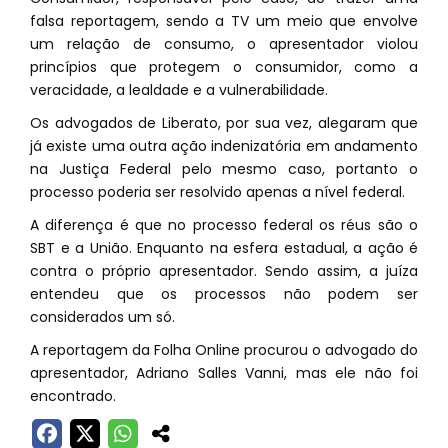
falsa reportagem, sendo a TV um meio que envolve
um relação de consumo, o apresentador violou
princípios que protegem o consumidor, como a
veracidade, a lealdade e a vulnerabilidade.
Os advogados de Liberato, por sua vez, alegaram que
já existe uma outra ação indenizatória em andamento
na Justiça Federal pelo mesmo caso, portanto o
processo poderia ser resolvido apenas a nível federal.
A diferença é que no processo federal os réus são o
SBT e a União. Enquanto na esfera estadual, a ação é
contra o próprio apresentador. Sendo assim, a juíza
entendeu que os processos não podem ser
considerados um só.
A reportagem da Folha Online procurou o advogado do
apresentador, Adriano Salles Vanni, mas ele não foi
encontrado.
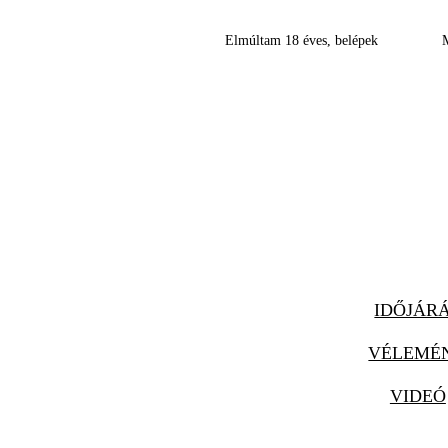
Elmúltam 18 éves, belépek
IDŐJÁR
VÉLEMÉ
VIDEÓ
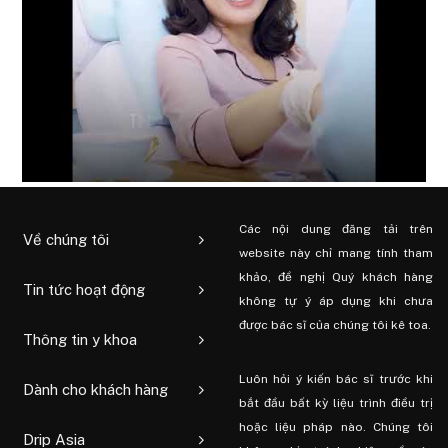
Các nội dung đăng tải trên
Về chúng tôi
website này chỉ mang tính tham
khảo, đề nghị Quý khách hàng
Tin tức hoạt động
không tự ý áp dụng khi chưa
được bác sĩ của chúng tôi kê toa.
Thông tin y khoa
Luôn hỏi ý kiến ​​bác sĩ trước khi
Dành cho khách hàng
bắt đầu bất kỳ liệu trình điều trị
hoặc liệu pháp nào. Chúng tôi
Drip Asia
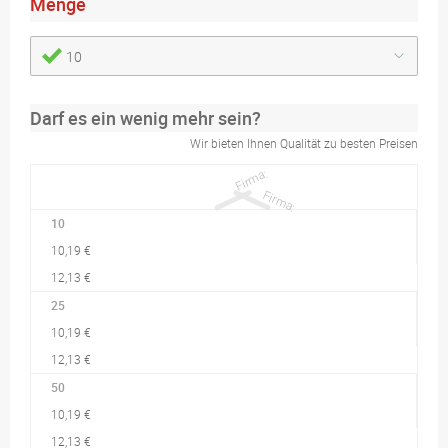
Menge
10
Darf es ein wenig mehr sein?
Wir bieten Ihnen Qualität zu besten Preisen
10
10,19 €
12,13 €
25
10,19 €
12,13 €
50
10,19 €
12,13 €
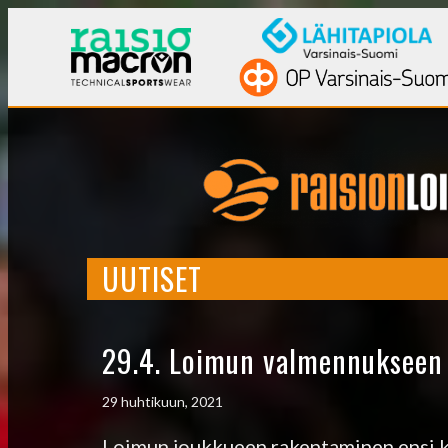
UUTISET
29.4. Loimun valmennukseen 
29 huhtikuun, 2021
Loimun joukkueen rakentaminen ensi kau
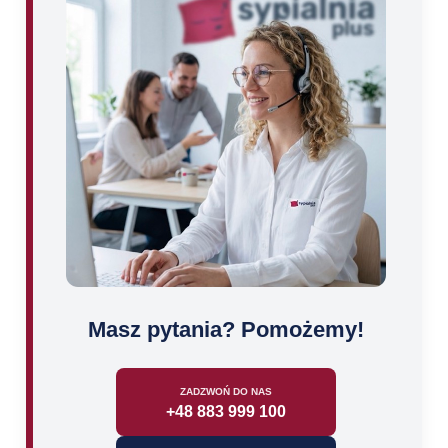
Masz pytania? Pomożemy!
ZADZWOŃ DO NAS
+48 883 999 100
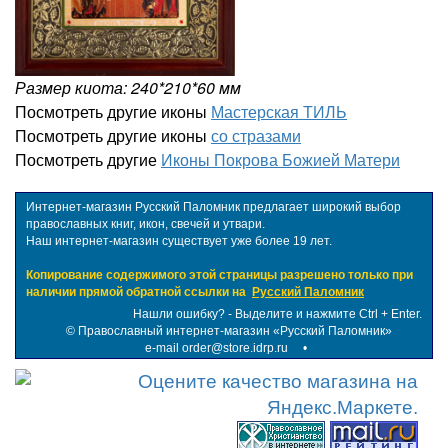
Размер киота: 240*210*60 мм
Посмотреть другие иконы
Мастерская ТИЛЬ
Посмотреть другие иконы
со стразами
Посмотреть другие
Иконы Покрова Божией Матери
Интернет-магазин Русский Паломник предлагает широкий выбор
православных книг, икон, свечей и утвари.
Наш интернет-магазин существует уже более 19 лет.
Копирование содержимого этой страницы разрешено только при
наличии прямой обратной ссылки на
Русский Паломник
Нашли ошибку? - Выделите и нажмите Ctrl + Enter.
©
Православный интернет-магазин «Русский Паломник»
e-mail order@store.idrp.ru
•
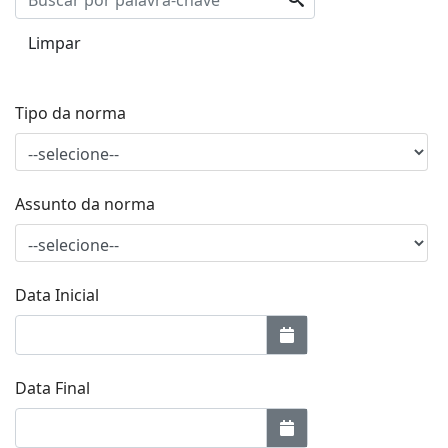
Limpar
Tipo da norma
Assunto da norma
Data Inicial
Data Final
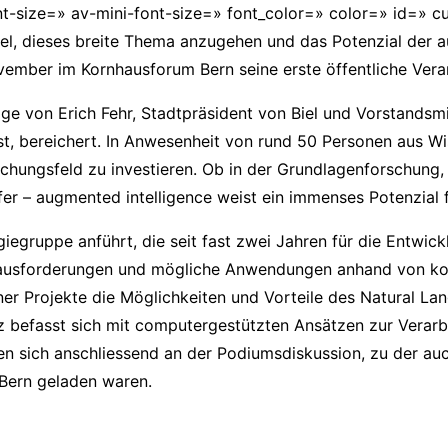
nt-size=» av-mini-font-size=» font_color=» color=» id=» 
iel, dieses breite Thema anzugehen und das Potenzial der a
vember im Kornhausforum Bern seine erste öffentliche Vera
ge von Erich Fehr, Stadtpräsident von Biel und Vorstandsm
t, bereichert. In Anwesenheit von rund 50 Personen aus Wis
hungsfeld zu investieren. Ob in der Grundlagenforschung, a
r – augmented intelligence weist ein immenses Potenzial f
giegruppe anführt, die seit fast zwei Jahren für die Entwick
rausforderungen und mögliche Anwendungen anhand von konk
ner Projekte die Möglichkeiten und Vorteile des Natural L
igenz befasst sich mit computergestützten Ansätzen zur Vera
n sich anschliessend an der Podiumsdiskussion, zu der auc
 Bern geladen waren.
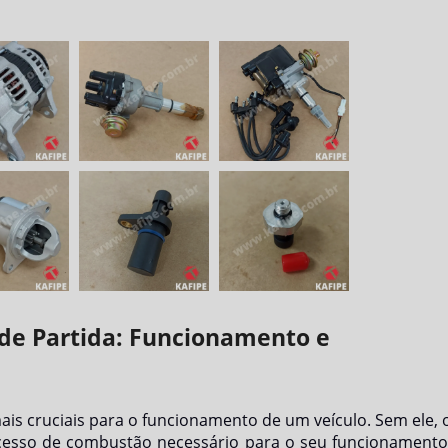
de Partida: Funcionamento e
s cruciais para o funcionamento de um veículo. Sem ele, 
ocesso de combustão necessário para o seu funcionamento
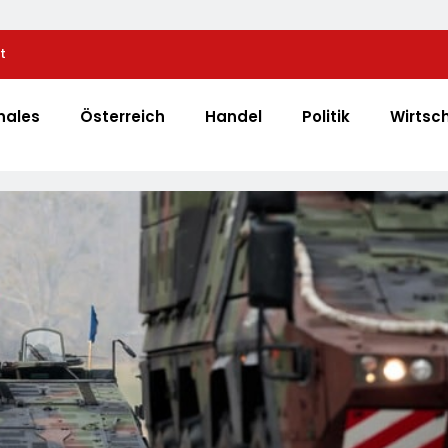
t
Automatisierte Pizzeria: Gustavo Gusto Bringt Inn
„Gustavomat“ An Den Start
nales
Österreich
Handel
Politik
Wirtsc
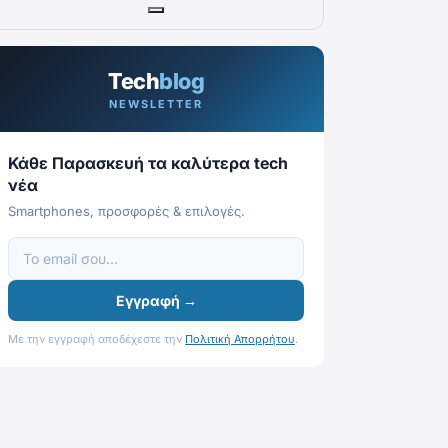
Tech
blog
NEWSLETTER
Κάθε Παρασκευή τα καλύτερα tech
νέα
Smartphones, προσφορές & επιλογές.
Εγγραφή →
Με την εγγραφή αποδέχεστε την
Πολιτική Απορρήτου
.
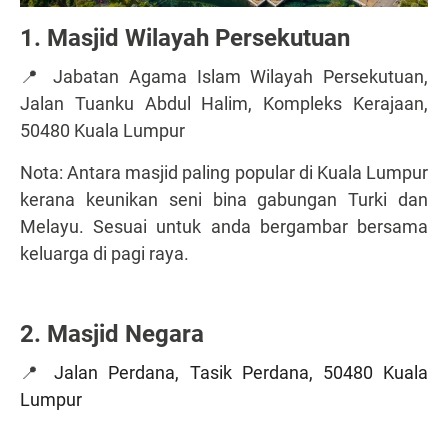
1. Masjid Wilayah Persekutuan
📍 Jabatan Agama Islam Wilayah Persekutuan,
Jalan Tuanku Abdul Halim, Kompleks Kerajaan,
50480 Kuala Lumpur
Nota: Antara masjid paling popular di Kuala Lumpur
kerana keunikan seni bina gabungan Turki dan
Melayu. Sesuai untuk anda bergambar bersama
keluarga di pagi raya.
2. Masjid Negara
📍
Jalan Perdana, Tasik Perdana, 50480 Kuala
Lumpur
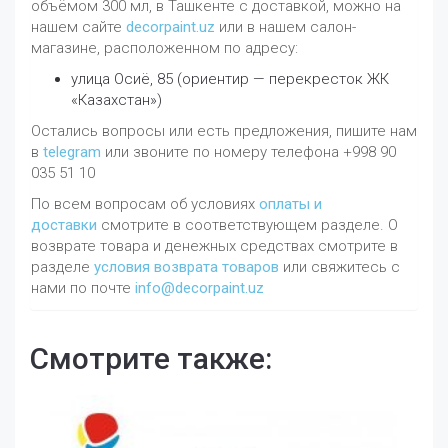
объёмом 300 мл, в Ташкенте с доставкой, можно на
нашем сайте
decorpaint.uz
или в нашем салон-
магазине, расположенном по адресу:
улица Осиё, 85 (ориентир — перекресток ЖК
«Казахстан»)
Остались вопросы или есть предложения, пишите нам
в
telegram
или звоните по номеру телефона +998 90
035 51 10
По всем вопросам об условиях
оплаты и
доставки
смотрите в соответствующем разделе. О
возврате товара и денежных средствах смотрите в
разделе
условия возврата товаров
или свяжитесь с
нами по почте
info@decorpaint.uz
Смотрите также:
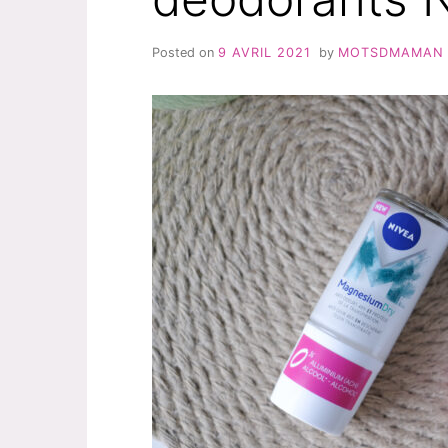
Posted on
9 AVRIL 2021
by
MOTSDMAMAN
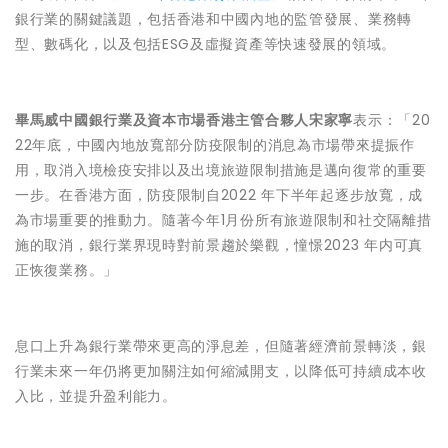
銀行業的關鍵議題，包括香港和中國內地的監管發展、業務轉
型、數碼化，以及包括ESG及虛擬資產等快速發展的領域。
畢馬威中國銀行業及資本市場香港主管合夥人宋家寧
表示：「20
22年底，中國內地放寬部分防疫限制的消息為市場帶來提振作
用，取消入境檢疫安排以及出境旅遊限制措施是邁向復常的重要
一步。在香港方面，防疫限制自2022 年下半年起逐步放寬，成
為市場重要的推動力。隨著今年1月份所有旅遊限制和社交隔離措
施的取消，銀行業界現時對前景趨於樂觀，憧憬2023 年内可真
正恢復業務。」
息口上升為銀行業帶來更高的淨息差，但隨著經濟前景轉淡，銀
行業未來一年仍將更加關注如何縮減開支，以降低可持續成本收
入比，並提升盈利能力。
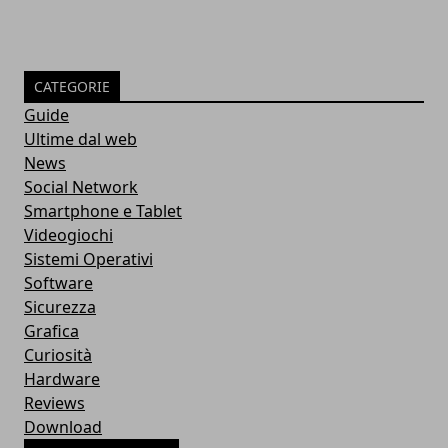
CATEGORIE
Guide
Ultime dal web
News
Social Network
Smartphone e Tablet
Videogiochi
Sistemi Operativi
Software
Sicurezza
Grafica
Curiosità
Hardware
Reviews
Download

━━━━━━━━━━━━━━━━━━━━━━━━━━━━━━

### What is being asked
Tally the lines in the entries above that contain the string "Wilayah" (case-sensitive), and give only the number.

### Result for this exercise
2